Além do entretenimento, Ney Costa deixou seu legado na área do jornalismo esportivo. Ele cobriu quatro Copas do Mundo (1974, 1978, 1982 e 1986) e participou de uma excursão pela Europa com o Coritiba Football Club. “Fui o primeiro locutor do Paraná a viajar pela continente europeu cobrindo esporte. Foi em 1969, quando acompanhei o time do Coritiba por 18 países da Europa. Depois fui para a Rádio Tupi do Rio de Janeiro, onde narrava desfiles de carnaval e em seguida para a Rádio Sociedade da Bahia em 1972, já cobrindo Copas do Mundo”.
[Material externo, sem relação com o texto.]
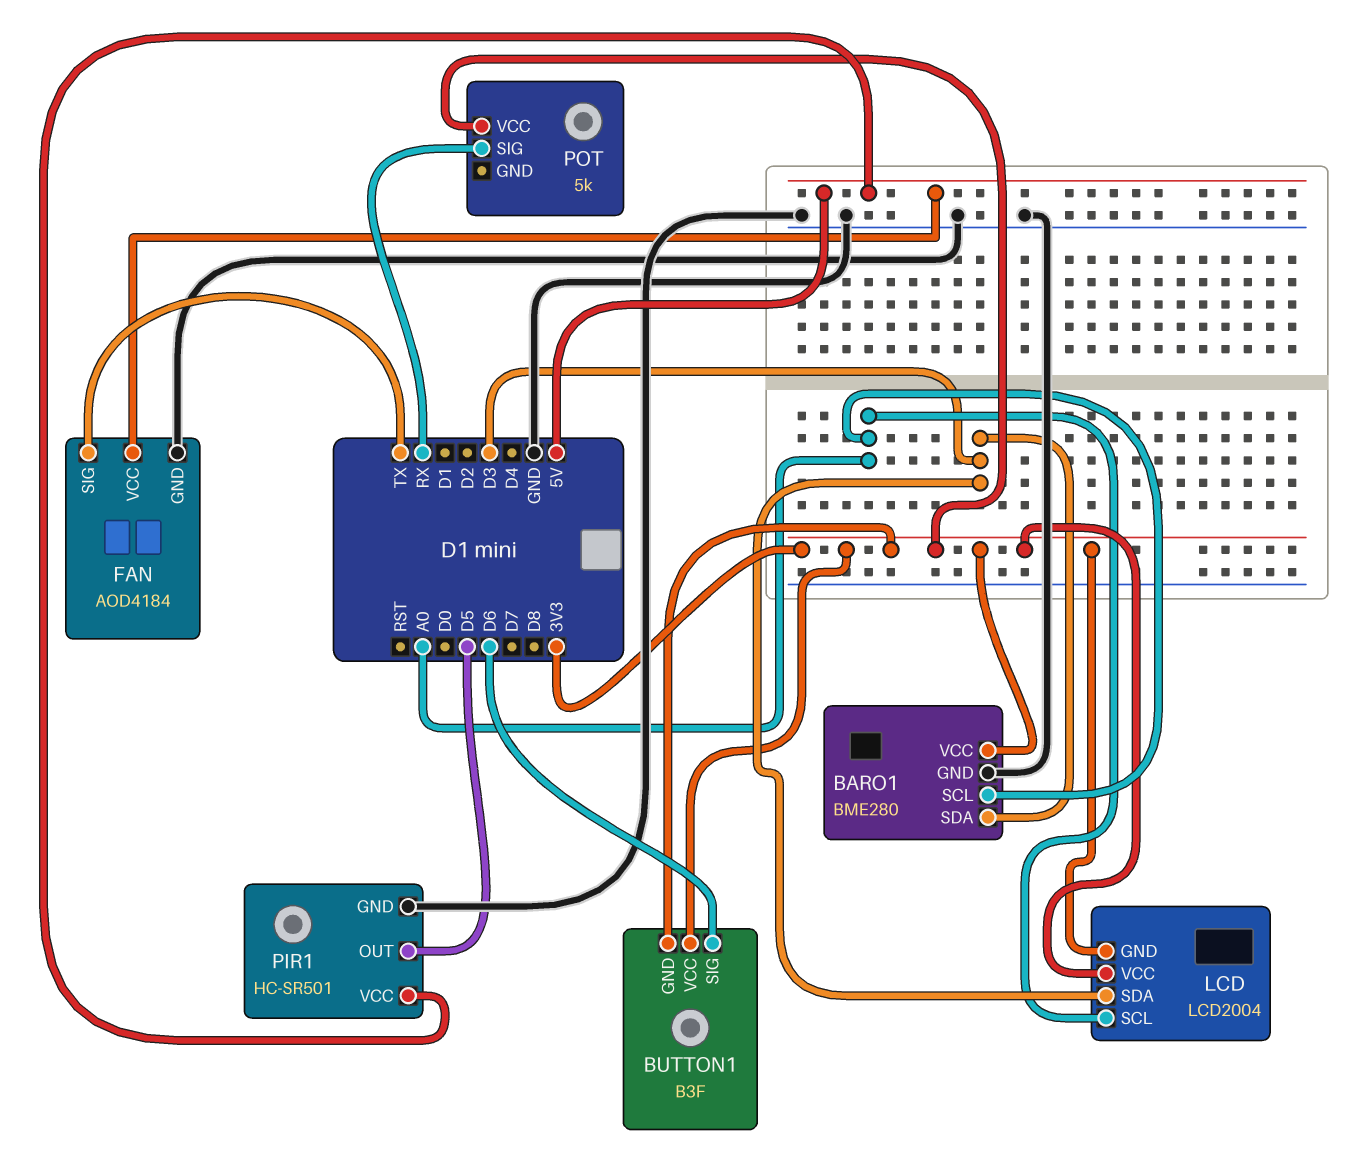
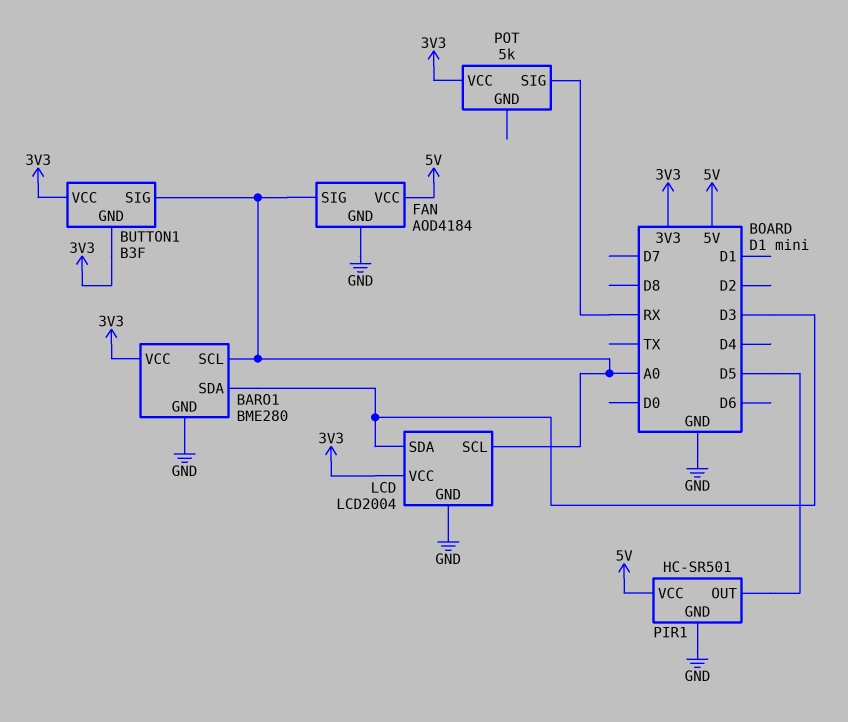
BUTTON1 pin SIG: D6 -> A0
FAN pin SIG: TX -> A0
LCD pin GND: 3V3 -> GND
Em uma dessas coberturas, Ney relembra um fato curioso que ocorreu enquanto narrava um jogo em Sophia, na Bulgária. “Eu fiz uma transmissão onde que eu não sabia se a fala tinha chegado – ‘Alô Brasil. Boa tarde senhoras e senhores. Estamos falando do estádio Almenzá na Bulgária. Obrigado pela audiência’ –, eu irradiava sem saber se as ondas tinham chegado e ficava na expectativa”.

Em 1996 voltou para a Rádio Clube onde trabalha até hoje. Um local modesto em comparação às outras empresas onde trabalhou. Durante 50 anos de rádio, Ney Costa acompanhou diversas fases de transformação na comunicação, sobretudo a evolução tecnológica dos veículos informativos. Um avanço que segundo ele, facilita muito o trabalha dos jornalistas. “A evolução tecnológica foi maravilhosa. Nós trabalhávamos com gravadores antigos e microfones que pareciam verdadeiras latas velhas. Nos anos 60 não era locutor quem não tivesse uma boa voz. Mas hoje é tão fácil, tão moderno. Principalmente quando a Embratel nasceu para suprir a necessidade de comunicações internacionais eu peguei esse momento de avanços”.

Com o advento da tecnologia a produção, edição e transmissão do conteúdo radiofônico ficaram mais rápidas e eficientes. Porém, para Ney Costa essa transformação fez com que o rádio perdesse um pouco do prestígio que tinha em épocas anteriores. Isso se deve principalmente a proliferação de outros veículos comunicativos. Mas para o veterano radialista, o rádio jamais poderá ser substituído.

“A tecnologia trouxe uma nova dimensão, as pessoas vivem uma outra era. Não estamos mais naquele tempo em que o rádio consagrava grandes locutores. Eles eram considerados deuses perante o público que os ouvia. Os homens e mulheres que tem hoje entre 60 e 70 anos achavam aquilo uma coisa maravilhosa. Os locutores das radionovelas eram como o galã e a mocinha das telenovelas de hoje. A voz era uma coisa fantástica que encantava a todos”.

Com uma poesia interpretada no improviso sobre a história do rádio, Ney Costa despede-se e finaliza a entrevista com uma frase marcante: “O rádio nunca será alcançado pela televisão, pois só ele mantém o imediatismo associado à capacidade de imaginação do público”.